After all, food was there for me 24-7. Food helped me when I was lonely. Instead of having to deal with emotion, I could turn to food. It had an incredibly numbing effect. Was I willing to give that up? It seemed too hard. I was unwilling at first.

However, I started to exercise. It did help me to feel a little bit better but not all that much honestly. I think the truth is that it’s just pretty difficult to feel good when you’re almost 300 lbs. The body is simply not designed to bear so much of a burden; similarly at least for me it was tough to have any sort of a positive self image at my highest and clearly unhealthy weight. Exercise was one step, but I could not get to my desired physical state and a healthy self-image with exercise alone.
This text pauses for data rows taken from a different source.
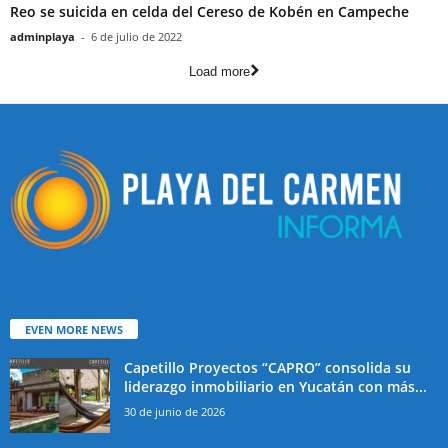
Reo se suicida en celda del Cereso de Kobén en Campeche
adminplaya
-
6 de julio de 2022
Load more
EVEN MORE NEWS
Capetillo Proyectos “CAPRO” consolida su
liderazgo inmobiliario en Yucatán con más...
30 de junio de 2026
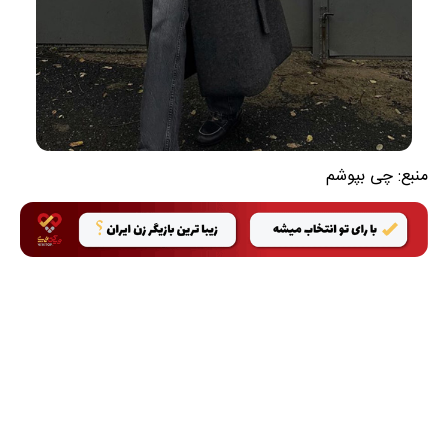
منبع:
چی بپوشم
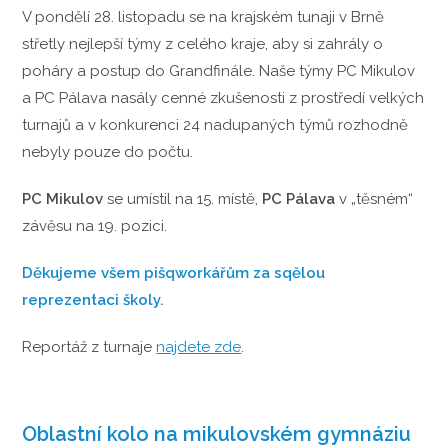
V pondělí 28. listopadu se na krajském tunaji v Brně
střetly nejlepší týmy z celého kraje, aby si zahrály o
poháry a postup do Grandfinále. Naše týmy PC Mikulov
a PC Pálava nasály cenné zkušenosti z prostředí velkých
turnajů a v konkurenci 24 nadupaných týmů rozhodně
nebyly pouze do počtu.
PC Mikulov
se umístil na 15. místě,
PC Pálava
v „těsném“
závěsu na 19. pozici.
Děkujeme všem pišqworkářům za sqělou
reprezentaci školy.
Reportáž z turnaje
najdete zde
.
Oblastní kolo na mikulovském gymnáziu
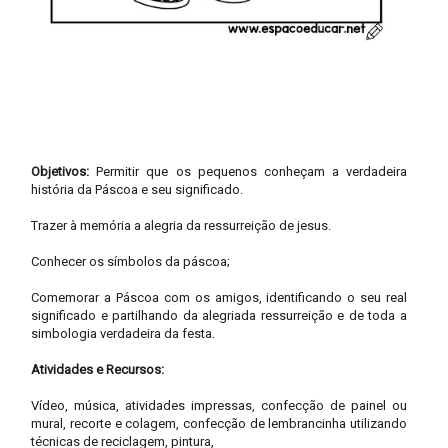
Objetivos:
Permitir que os pequenos conheçam a verdadeira
história da Páscoa e seu significado.
Trazer à memória a alegria da ressurreição de jesus.
Conhecer os símbolos da páscoa;
Comemorar a Páscoa com os amigos, identificando o seu real
significado e partilhando da alegriada ressurreição e de toda a
simbologia verdadeira da festa.
Atividades e Recursos:
Vídeo, música, atividades impressas, confecção de painel ou
mural, recorte e colagem, confecção de lembrancinha utilizando
técnicas de reciclagem, pintura,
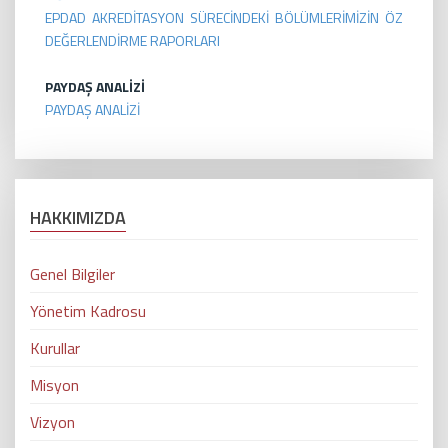
EPDAD AKREDİTASYON SÜRECİNDEKİ BÖLÜMLERİMİZİN ÖZ
DEĞERLENDİRME RAPORLARI
PAYDAŞ ANALİZİ
PAYDAŞ ANALİZİ
HAKKIMIZDA
Genel Bilgiler
Yönetim Kadrosu
Kurullar
Misyon
Vizyon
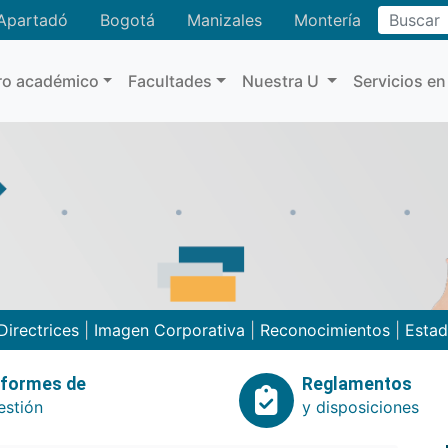
Buscar
Apartadó
Bogotá
Manizales
Montería
ro académico
Facultades
Nuestra U
Servicios en
Directrices
|
Imagen Corporativa
|
Reconocimientos
|
Estad
nformes de
Reglamentos
estión
y disposiciones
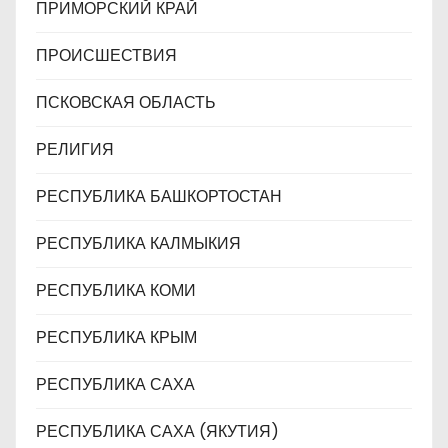
ПРИМОРСКИЙ КРАЙ
ПРОИСШЕСТВИЯ
ПСКОВСКАЯ ОБЛАСТЬ
РЕЛИГИЯ
РЕСПУБЛИКА БАШКОРТОСТАН
РЕСПУБЛИКА КАЛМЫКИЯ
РЕСПУБЛИКА КОМИ
РЕСПУБЛИКА КРЫМ
РЕСПУБЛИКА САХА
РЕСПУБЛИКА САХА (ЯКУТИЯ)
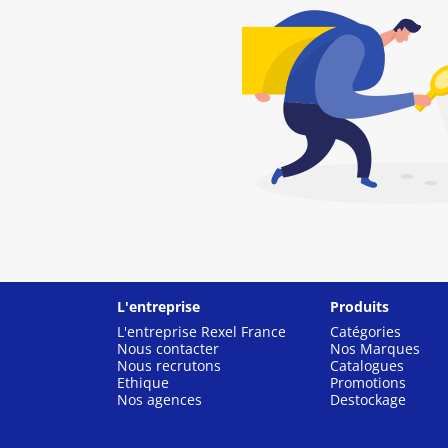
L'entreprise
Produits
L'entreprise Rexel France
Catégories
Nous contacter
Nos Marques
Nous recrutons
Catalogues
Ethique
Promotions
Nos agences
Destockage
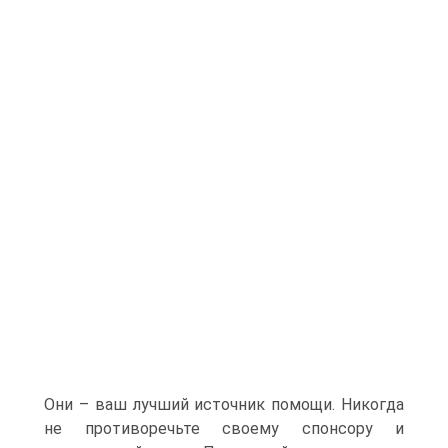
Они – ваш лучший источник помощи. Никогда
не противоречьте своему спонсору и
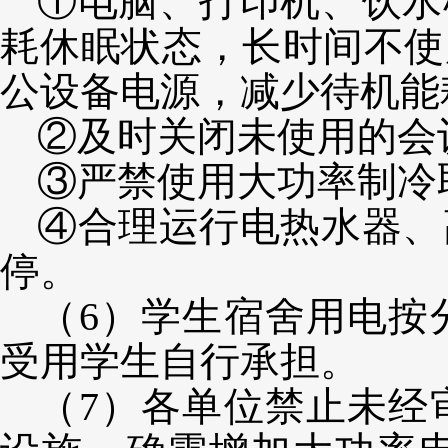
①电脑、打印机、饮水
耗休眠状态，长时间不使
公设备电源，减少待机能
②及时关闭未使用的会
③严禁使用大功率制冷
④合理运行电热水器、
停。
（
6）
学生宿舍用电按
受用学生自行承担。
（
7）
各单位禁止未经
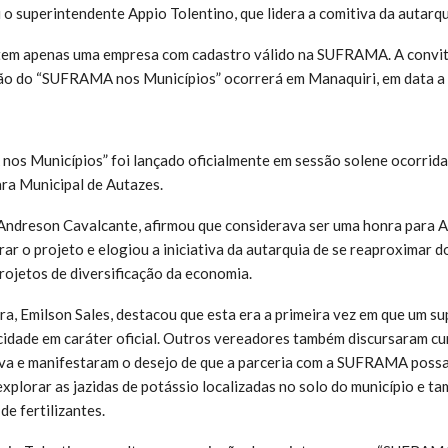
 o superintendente Appio Tolentino, que lidera a comitiva da autarq
tem apenas uma empresa com cadastro válido na SUFRAMA. A convite
ção do “SUFRAMA nos Municípios” ocorrerá em Manaquiri, em data a 
os Municípios” foi lançado oficialmente em sessão solene ocorrida
ara Municipal de Autazes.
 Andreson Cavalcante, afirmou que considerava ser uma honra para A
ar o projeto e elogiou a iniciativa da autarquia de se reaproximar d
projetos de diversificação da economia.
a, Emilson Sales, destacou que esta era a primeira vez em que um s
idade em caráter oficial. Outros vereadores também discursaram c
tiva e manifestaram o desejo de que a parceria com a SUFRAMA possa
xplorar as jazidas de potássio localizadas no solo do município e ta
de fertilizantes.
Eventually a conversation with a friend helped me to realize I was excellent at pumping out BS excuses about weight. I don’t remember exactly what it was that he said or how exactly he phrased his comments, but something about it really stuck and ignited my competitive spirit. I had to win at basically everything else, yet I was losing in the game of life. That was massively messed up. I joined Weight Watchers on April 21 and everything started right then. When I started feeling results, I started really realizing that in most aspects of my life, I had turned a corner and for the first time in months began to feel hopeful about the future. It was an incredible relief after feeling months of despair.

This post is pretty long winded and, honestly, very emotional to share. It hurts to remember, yet it is so helpful to realize how far I’ve come in the last 6 months with so many different aspects of my life and mental health.
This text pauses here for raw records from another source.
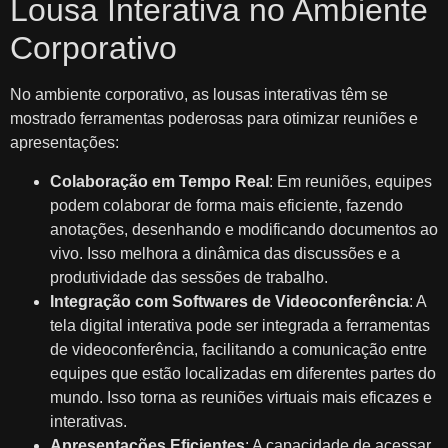
Lousa Interativa no Ambiente
Corporativo
No ambiente corporativo, as lousas interativas têm se
mostrado ferramentas poderosas para otimizar reuniões e
apresentações:
Colaboração em Tempo Real
: Em reuniões, equipes
podem colaborar de forma mais eficiente, fazendo
anotações, desenhando e modificando documentos ao
vivo. Isso melhora a dinâmica das discussões e a
produtividade das sessões de trabalho.
Integração com Softwares de Videoconferência
: A
tela digital interativa pode ser integrada a ferramentas
de videoconferência, facilitando a comunicação entre
equipes que estão localizadas em diferentes partes do
mundo. Isso torna as reuniões virtuais mais eficazes e
interativas.
Apresentações Eficientes
: A capacidade de acessar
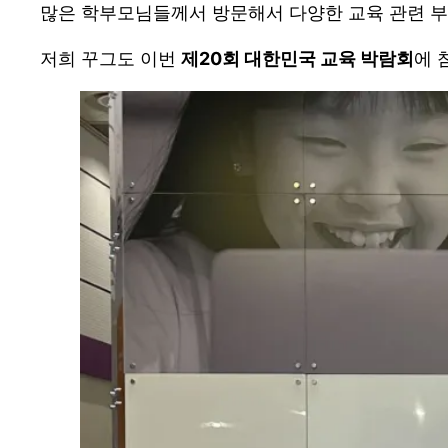
많은 학부모님들께서 방문해서 다양한 교육 관련 부
저희 꾸그도 이번
제20회 대한민국 교육 박람회
에 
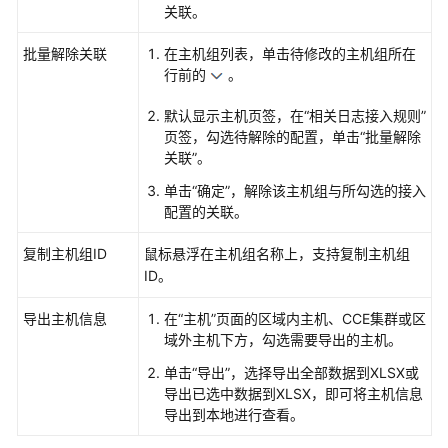
关联。
三
方
批量解除关联
在主机组列表，单击待修改的主机组所在
协
行前的
。
议
接
默认显示主机页签，在“相关日志接入规则”
入
页签，勾选待解除的配置，单击“批量解除
LTS
关联”。
单击“确定”，解除该主机组与所勾选的接入
跨
配置的关联。
IAM
账
复制主机组ID
鼠标悬浮在主机组名称上，支持复制主机组
号
ID。
接
入
导出主机信息
在“主机”页面的区域内主机、CCE集群或区
LTS
域外主机下方，勾选需要导出的主机。
应
单击“导出”，选择导出全部数据到XLSX或
用
导出已选中数据到XLSX，即可将主机信息
与
导出到本地进行查看。
中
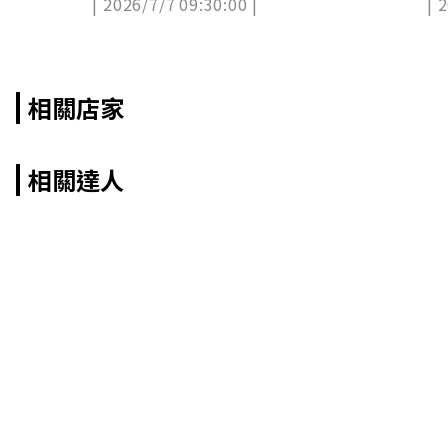
| 2026/7/7 09:30:00 |
| 
相關店家
相關達人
Though I am sure Shervin was exaggerating when he told me I look 200 times better (he is very prone to such things, after all…), I think he is exactly right. He is not one to sugar coat where it is that he is coming from. The thing that is amazing to me is how quick, dramatic, and comprehensive the changes have been. I am much less stressed. I have lost 45 lbs. I care less about what other people think, and I am starting to have a social network in Arkansas. I am starting to make some progress at work and finally feel like I have someone who is in my corner.
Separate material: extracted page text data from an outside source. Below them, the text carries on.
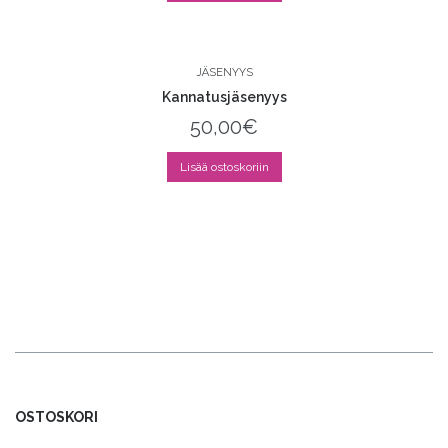
JÄSENYYS
Kannatusjäsenyys
50,00
€
Lisää ostoskoriin
OSTOSKORI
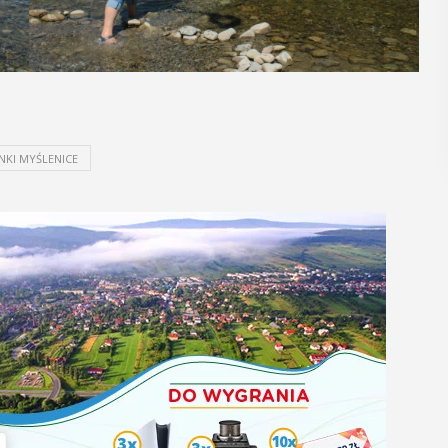
regionalizmy - małe ...
POKAŻ SZCZEGÓŁY
NKI MYŚLENICE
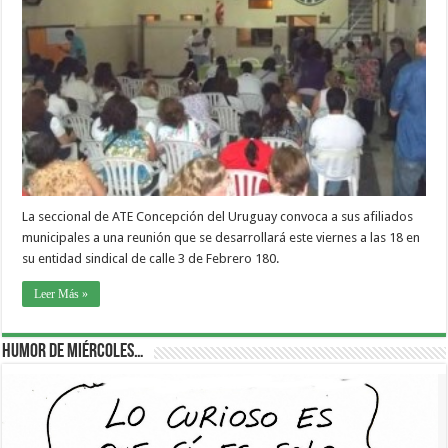
La seccional de ATE Concepción del Uruguay convoca a sus afiliados
municipales a una reunión que se desarrollará este viernes a las 18 en
su entidad sindical de calle 3 de Febrero 180.
Leer Más »
Humor de Miércoles…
I still have a long, long way to go. I need to work on my relationship with my family members. I am still obese and have 95 lbs to be at the very top of the “normal” weight range. I only have a couple friends in Arkansas and would like to have a bustling social life. I really need to step up my game if I have any hope of getting tenure and, more fundamentally, I need to figure out what my longterm career plans are. I need to get my relationship with God back on track and hopefully find a church that I like and feel like I can belong and contribute to. I could continue the list but you get the idea. I’m not there yet.

The best part, though, is that I feel like I can do these things. It won’t happen overnight but it is possible. I’m finding that the changes I’m making are spiraling upward – that is, instead of a downward death spiral, success in one area of my life makes me feel like I can be successful in other areas of my life. Having hope is such a beautiful thing and, after a very long winter, such a welcome breath of fresh air. Thank you for pointing out to me that it is visible to others, Shervin. I am glad I look 200x better; I feel infinitely better.

1 comment:

  1. Sarah, you already know this but you really got to me with this one. Thank you for the comfort and for the tears.